ダメな男性は共感できるかも?映画『海よりもまだ深く』の感想

『海よりもまだ深く』という映画を見ました。

売れない小説家の男性(阿部寛)が主人公です。

阿部寛は過去に小説の賞を受賞したものの、結局小説だけで生活ができず、探偵をしながら小説を書いています。お金に困っていて、仕事のお金をごまかしてギャンブルをしたり、母親の家からお金を盗もうとしたり、離婚した妻への養育費が払えなかったりと、かなりダメな感じの男性です。

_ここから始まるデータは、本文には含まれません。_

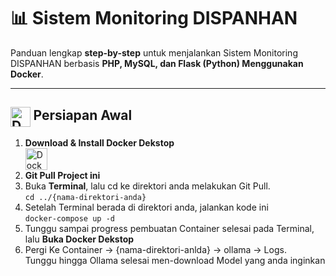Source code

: <h1>📊 Sistem Monitoring DISPANHAN</h1>

<p>Panduan lengkap <strong>step-by-step</strong> untuk menjalankan Sistem Monitoring DISPANHAN berbasis <strong>PHP, MySQL, dan Flask (Python) Menggunakan Docker</strong>.</p>

<hr/>

<h2><img src="https://www.docker.com/wp-content/uploads/2022/03/Moby-logo.png" alt="Docker Icon" style="height: 1.5em; vertical-align: middle;"> Persiapan Awal</h2>

<ol>
  <li>
    <strong>Download & Install Docker Dekstop</strong><br/>
    <a href="https://www.docker.com/products/docker-desktop/">
      <img src="https://i.postimg.cc/vZmNGz0w/docker-download.png" alt="Docker Dekstop" style="height: 2.5em; vertical-align: middle;">
    </a>
  </li>
  <li>
    <strong>Git Pull Project ini</strong>
  </li>
  <li>
    Buka <strong>Terminal</strong>, lalu cd ke direktori anda melakukan Git Pull.<br/>
    <code>cd ../{nama-direktori-anda}</code>
  </li>
  <li>Setelah Terminal berada di direktori anda, jalankan kode ini<br/>
    <code>docker-compose up -d</code>
  </li>
  <li>Tunggu sampai progress pembuatan Container selesai pada Terminal, lalu <strong>Buka Docker Dekstop</strong>
  </li>
  <li>Pergi Ke Container -> {nama-direktori-anlda} -> ollama -> Logs.<br/>
  Tunggu hingga Ollama selesai men-download Model yang anda inginkan
  </li>
</ol>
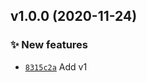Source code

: ## v1.0.0 (2020-11-24)

### ✨ New features

- [`8315c2a`](https://github.com/upptime/updates/commit/8315c2a)  Add v1
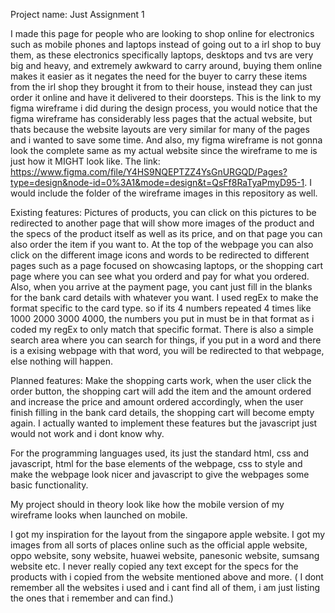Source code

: Project name: Just Assignment 1

I made this page for people who are looking to shop online for electronics such as mobile phones and laptops instead of going out to a irl shop to buy them, as these electronics specifically laptops, desktops and tvs are very big and heavy, and extremely awkward to carry around, buying them online makes it easier as it negates the need for the buyer to carry these items from the irl shop they brought it from to their house, instead they can just order it online and have it delivered to their doorsteps.
This is the link to my figma wireframe i did during the design process, you would notice that the figma wireframe has considerably less pages that the actual website, but thats because the website layouts are very similar for many of the pages and i wanted to save some time. And also, my figma wireframe is not gonna look the complete same as my actual website since the wireframe to me is just how it MIGHT look like. The link: https://www.figma.com/file/Y4HS9NQEPTZZ4YsGnURGQD/Pages?type=design&node-id=0%3A1&mode=design&t=QsFf8RaTyaPmyD95-1.
I would include the folder of the wireframe images in this repository as well.

Existing features:    Pictures of products, you can click on this pictures to be redirected to another page that will show more images of the product and the specs of the product itself as well as its price, and on that page you can also order the item if you want to. At the top of the webpage you can also click on the different image icons and words to be redirected to different pages such as a page focused on showcasing laptops, or the shopping cart page where you can see what you orderd and pay for what you ordered. Also, when you arrive at the payment page, you cant just fill in the blanks for the bank card details with whatever you want. I used regEx to make the format specific to the card type. so if its 4 numbers repeated 4 times like 1000 2000 3000 4000, the numbers you put in must be in that format as i coded my regEx to only match that specific format. There is also a simple search area where you can search for things, if you put in a word and there is a exising webpage with that word, you will be redirected to that webpage, else nothing will happen.

Planned features: Make the shopping carts work, when the user click the order button, the shopping cart will add the item and the amount ordered and increase the price and amount ordered accordingly, when the user finish filling in the bank card details, the shopping cart will become empty again. I actually wanted to implement these features but the javascript just would not work and i dont know why.

For the programming languages used, its just the standard html, css and javascript, html for the base elements of the webpage, css to style and make the webpage look nicer and javascript to give the webpages some basic functionality.

My project should in theory look like how the mobile version of my wireframe looks when launched on mobile.

I got my inspiration for the layout from the singapore apple website.
I got my images from all sorts of places online such as the official apple website, oppo website, sony website, huawei website, panesonic website, sumsang website etc.
I never really copied any text except for the specs for the products with i copied from the website mentioned above and more. ( I dont remember all the websites i used and i cant find all of them, i am just listing the ones that i remember and can find.)
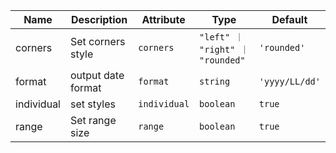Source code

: | Name       | Description                   | Attribute        | Type                                      | Default             |
|------------|-------------------------------|------------------|-------------------------------------------|---------------------|
|<div className="Api__Table"> <div>corners</div> <div className="Api__Table Docs__Tags"></div></div>| Set corners style | `corners` | `"left" ｜ "right" ｜ "rounded"` | `'rounded'` |
|<div className="Api__Table"> <div>format</div> <div className="Api__Table Docs__Tags"></div></div>| output date format | `format` | `string` | `'yyyy/LL/dd'` |
|<div className="Api__Table"> <div>individual</div> <div className="Api__Table Docs__Tags"></div></div>| set styles | `individual` | `boolean` | `true` |
|<div className="Api__Table"> <div>range</div> <div className="Api__Table Docs__Tags"></div></div>| Set range size | `range` | `boolean` | `true` |
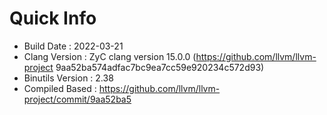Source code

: # Quick Info
* Build Date : 2022-03-21
* Clang Version : ZyC clang version 15.0.0 (https://github.com/llvm/llvm-project 9aa52ba574adfac7bc9ea7cc59e920234c572d93)
* Binutils Version : 2.38
* Compiled Based : https://github.com/llvm/llvm-project/commit/9aa52ba5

阿部寛には妻( 真木よう子)と子どもがいましたが、(おそらく阿部寛が原因で)現在は離婚しています。ただし阿部寛のほうはまだ未練があり、また一緒に暮らしたいと考えています。しかし真木よう子のほうは完全に阿部寛を見切っていて(さらに新しい恋人がすでにいて)復縁はほぼ不可能です。

阿部寛はかなりのダメ男なのですが、とぼけた感じの「愛されるダメ男」になっています。おそらく人間的にはそんなに悪い人ではないけど、社会的にはダメ、という感じでしょうか。そのため、阿部寛のダメっぷりを見ていても嫌悪感はあまりありませんし、話が深刻にならずに済んでいるようにも思えました。

また樹木希林演じる母親のセリフも、ひとつひとつ含蓄のあるもので、興味深かったです。

たとえば、樹木希林はベランダである植物を育てています。この植物は花も咲かないし、何のためにあるのかよくわからない植物です。しかし樹木希林は「何かの役には立っているのよ」と水をやり続けます。これは阿部寛のことを言っているようにも思えます。

おおげさですが、(社会的には)ダメな自分を、それとは別に、存在の部分で丸ごと肯定してくれるような、そんな懐の深さを感じられる映画でした。